One of the outcomes of my health struggles last year was the understanding that I need to rest properly. A doctor said to me one of those things that you hear knowing it will permanently affect your actions going forward: ‘There’s nothing that can adequately replace over time what sleep is supposed to do for your body.’ I sleep well enough but one of my issues had always been getting back to sleep when I wake up in the night or too early in the morning. This issue was definitely worse than it should have been because of the complex I built around it; I would often say, ‘I can’t go back to sleep once I’ve woken up’ and would psych myself up when I woke up, sometimes to the point of getting up ridiculously early.
After last year, getting eight hours of sleep became such a rigid goal that I managed to create the new obstacle of sleep anxiety, which is where I had to draw a line. I realised I had a complex around stopping and restarting my sleep. I had given myself the idea that to wake up and have to fall asleep again meant I had ‘failed’ at sleeping somehow, as absurd as that sounds.
Realising how absurd that was but how true it rang emotionally, I realised the roots must go much deeper. It wasn’t just sleep I felt this way about. I could identify other similar examples in my life and, after examination, came to understand why my mind goes in that direction. A lot of introspective time later, I am growing better at being okay with stopping things and starting them again, knowing that it’s not a moral failing to do so and that sometimes it’s the wisest, the only thing to do.
I am a big advocate for ‘doing it scared’ i.e. not waiting until you feel fully capable of doing things to do them, but instead simply doing and rising to the occasion as necessary. The rewards reaped from this strategy have been many, but it has its difficulties. One such difficulty is that ‘doing it scared’ means that…you’re scared. You feel better eventually but there is an uncomfortable period where one has to push through a lot of self-doubt. That is the biggest reason why I struggle to stop and restart things - I know how hard it was to start and how hard it is to do currently, and worry that in stopping I’ll not have the strength to start again. This realisation felt like a blow until I realised that this feeling and the articulation of it were markers of progress. The step after ‘doing it scared’ is ‘you could do it then, so do it again’. Fear becomes smaller when faced, however incrementally. If I need to stop or I am stopped involuntarily in the pursuit of something I want or need, I can trust myself to restart or resume when I need to because I was capable of starting it in the first place.
If I return to the example of my sleep, one of the reasons my sleep became even more disjointed when I determined I would get eight hours a night is because of the pressure I was suddenly putting on myself. I would wake up and my first emotion of the day would be disappointment if I hadn’t met my target, causing me more of the stress I was trying to avoid by being adequately rested. All this meant that waking up in the night felt like a cataclysmic event and a night-ruiner, rather than simply unfortunate and fixed within ten minutes. I already slept with a sleep mask every night without fail to block the light and slept with my phone outside my room so I don’t awaken my brain if I wake up in the night. The biggest difference maker, however, has been affirming to myself that it’s okay to wake up and go back to sleep. Repeating to myself, ‘If you wake up, you can go back to sleep’ in affirmation has gradually helped immensely over time.

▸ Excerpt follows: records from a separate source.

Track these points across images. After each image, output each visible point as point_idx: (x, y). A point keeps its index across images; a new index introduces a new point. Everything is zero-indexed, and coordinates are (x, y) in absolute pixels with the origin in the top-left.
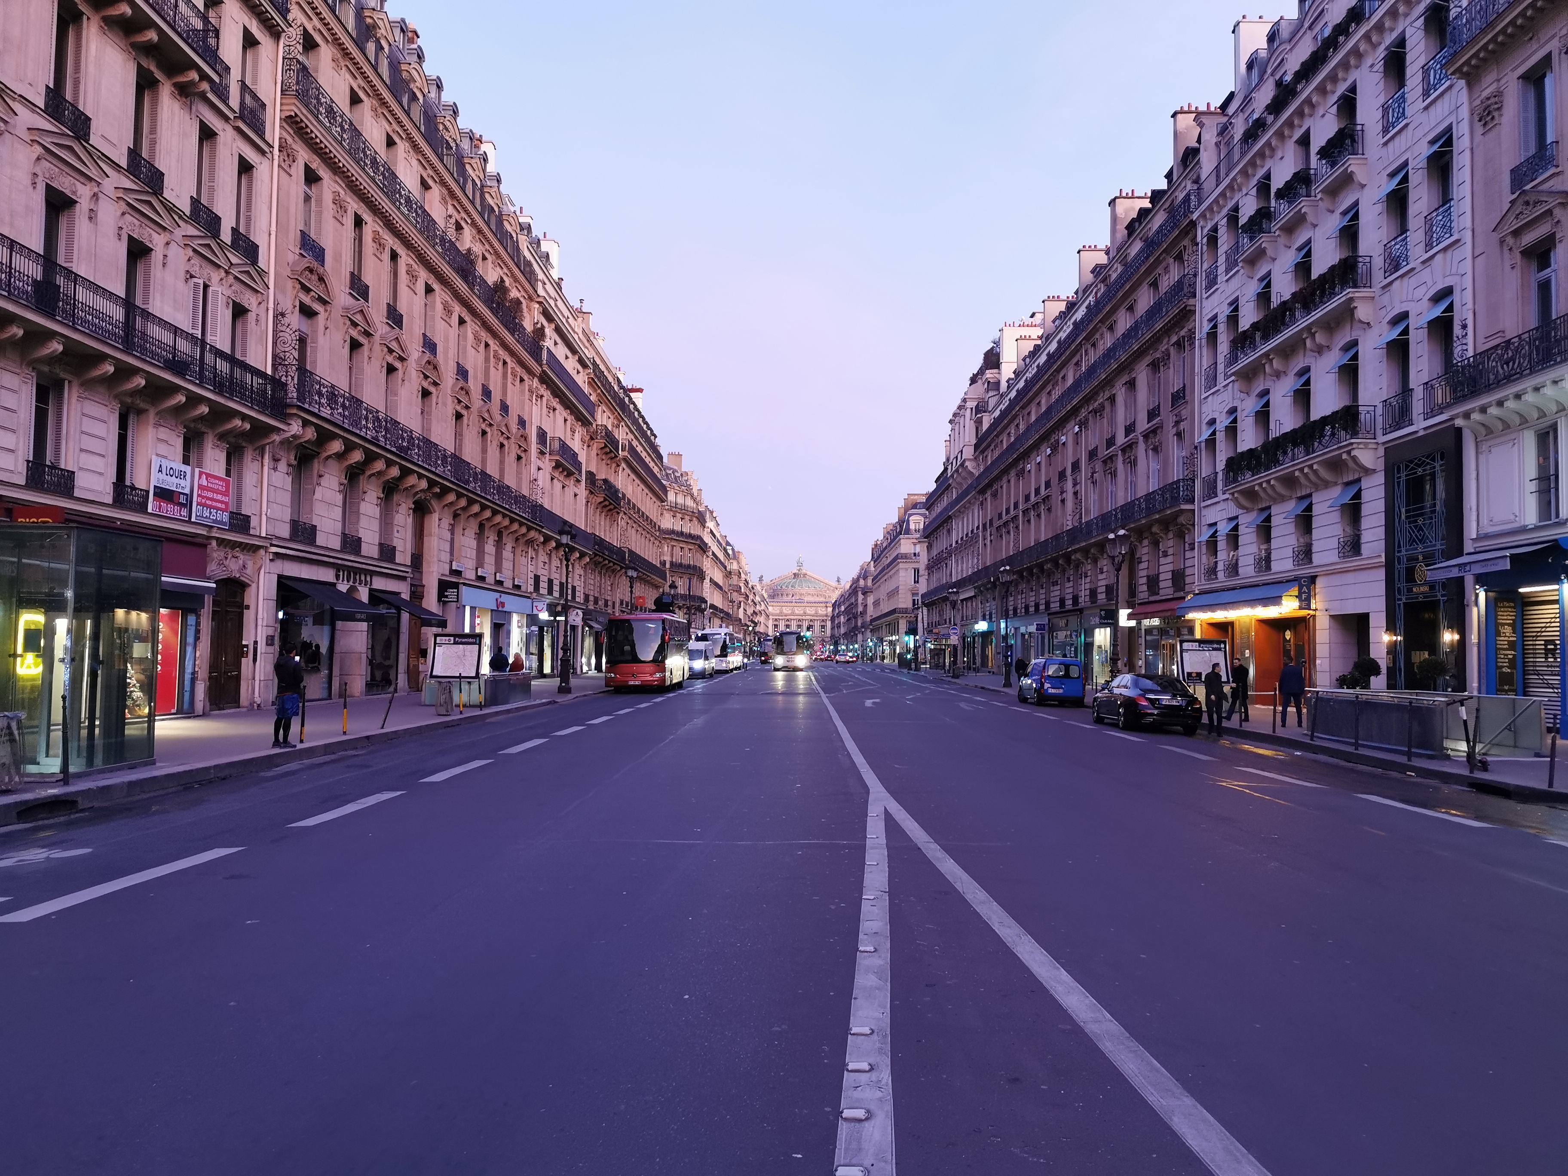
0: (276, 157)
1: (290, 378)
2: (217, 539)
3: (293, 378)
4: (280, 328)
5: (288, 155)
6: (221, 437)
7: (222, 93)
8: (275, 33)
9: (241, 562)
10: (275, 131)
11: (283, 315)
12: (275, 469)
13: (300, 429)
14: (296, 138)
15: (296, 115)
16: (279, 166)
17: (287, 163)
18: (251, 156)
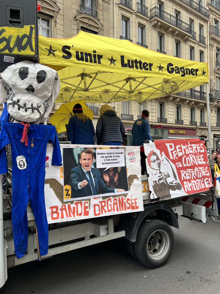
0: (209, 48)
1: (213, 93)
2: (199, 128)
4: (211, 83)
5: (212, 46)
6: (199, 107)
7: (194, 38)
8: (206, 21)
11: (212, 80)
12: (212, 112)
14: (214, 42)
16: (210, 49)
17: (211, 48)
18: (202, 49)
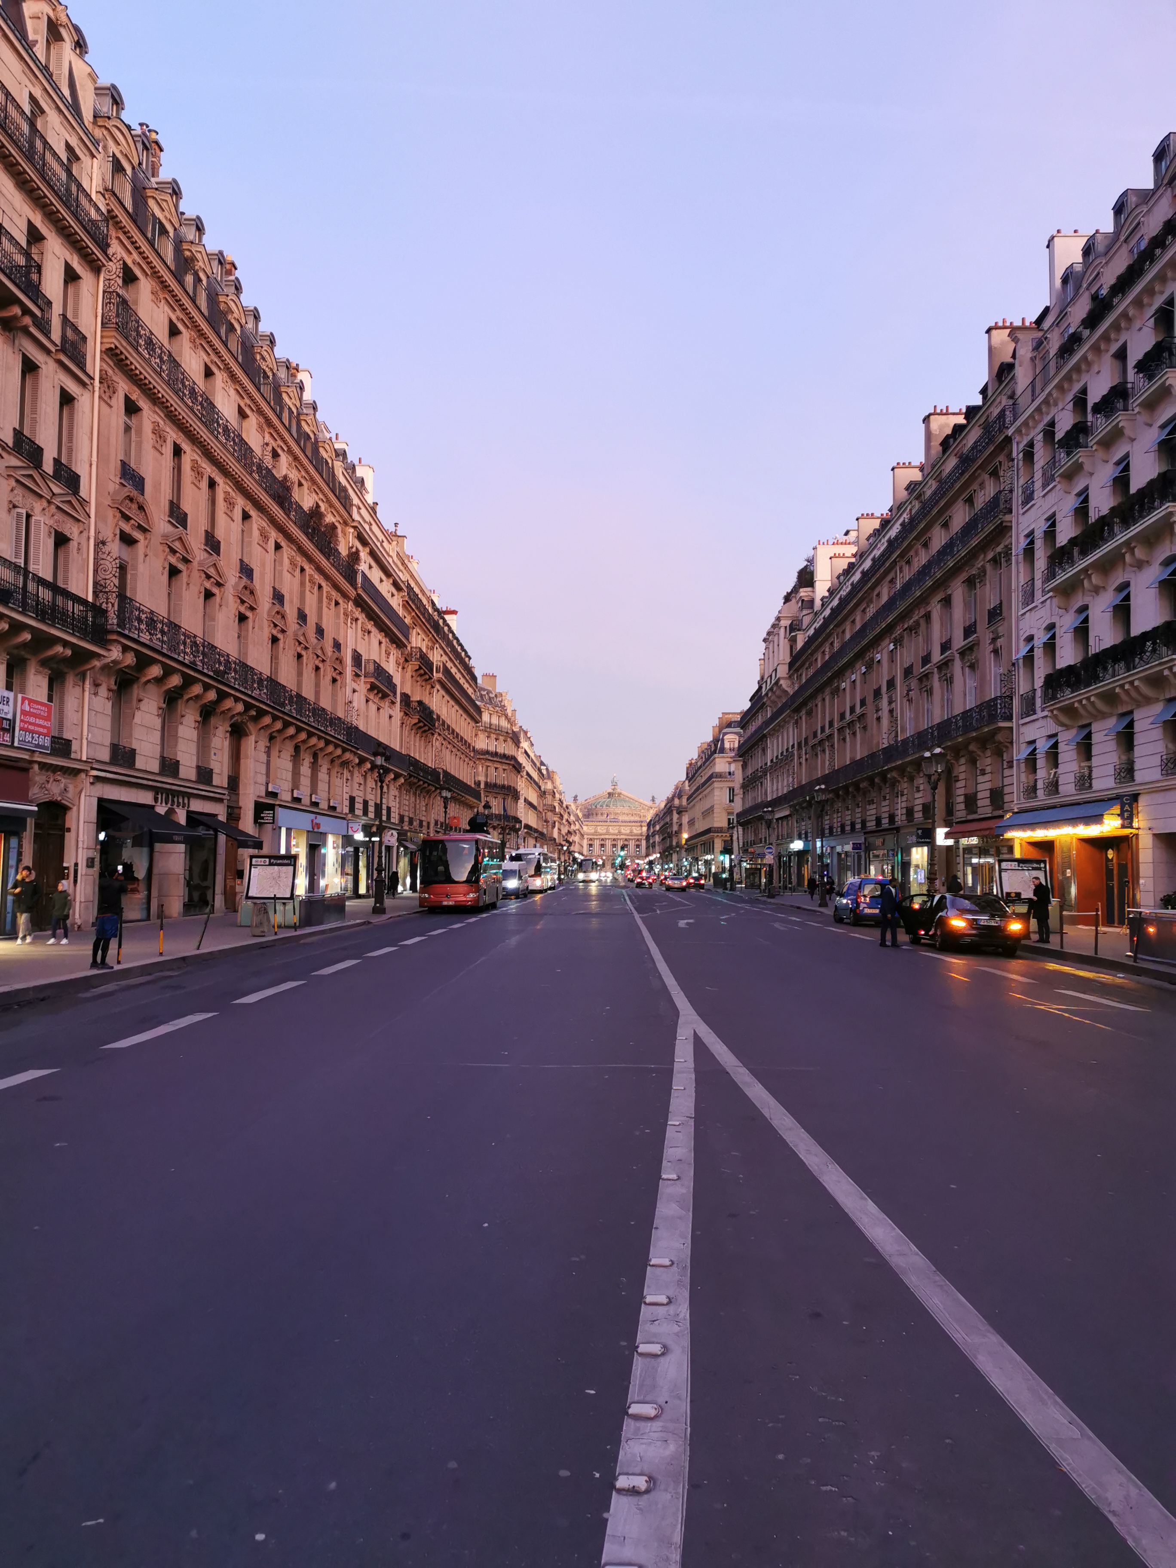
0: (97, 389)
1: (110, 605)
2: (39, 763)
3: (113, 605)
4: (101, 555)
5: (109, 387)
6: (44, 663)
7: (44, 326)
8: (96, 268)
9: (62, 786)
10: (95, 363)
11: (104, 543)
12: (96, 694)
13: (120, 654)
14: (116, 370)
15: (116, 347)
16: (100, 397)
17: (107, 394)
18: (73, 388)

I have tried to take this new attitude of not being afraid to stop and restart things into many other areas of my life. When having disputes, my fiancée likes to take a moment to step away and gather her thoughts if things become too stressful whereas I want everything to be dealt with in the moment rather than dread its return. The merits to her approach, however, are clear - when we come back to talk after calming down, it’s much easier to actually hear each other when there’s less heat in the moment. I don’t need to be worried because the goal of our discussions is always to understand each other better and truly listen to what the other person is feeling.
When doing long runs in training for my half-marathon (anything over 10k), I would start the run feeling as though if I stopped, it would be over, and I’d never build up the momentum to match the pace I’d set and hit the time I’d wanted. There were a couple of runs in my training program where I would set out too fast, refuse to slow down because I was scared to stop, completely gas myself out and have to finish the run without finishing the distance I set out to do. I talked to the friend I was planning to run the half-marathon with (she is a much more experienced runner than I) and was told to run the distance I was meant to without worrying about stopping or time. I didn’t stop on another run for the rest of my training, simply because I felt like I could.
I have permission to stop and start again. If I am stopped for a reason outside my control, I am capable of restarting - after all, I was capable of starting in the first place. There are enough reasons to feel pressure without expecting everything to always go without a hitch. When I stop, I will find a way to resume.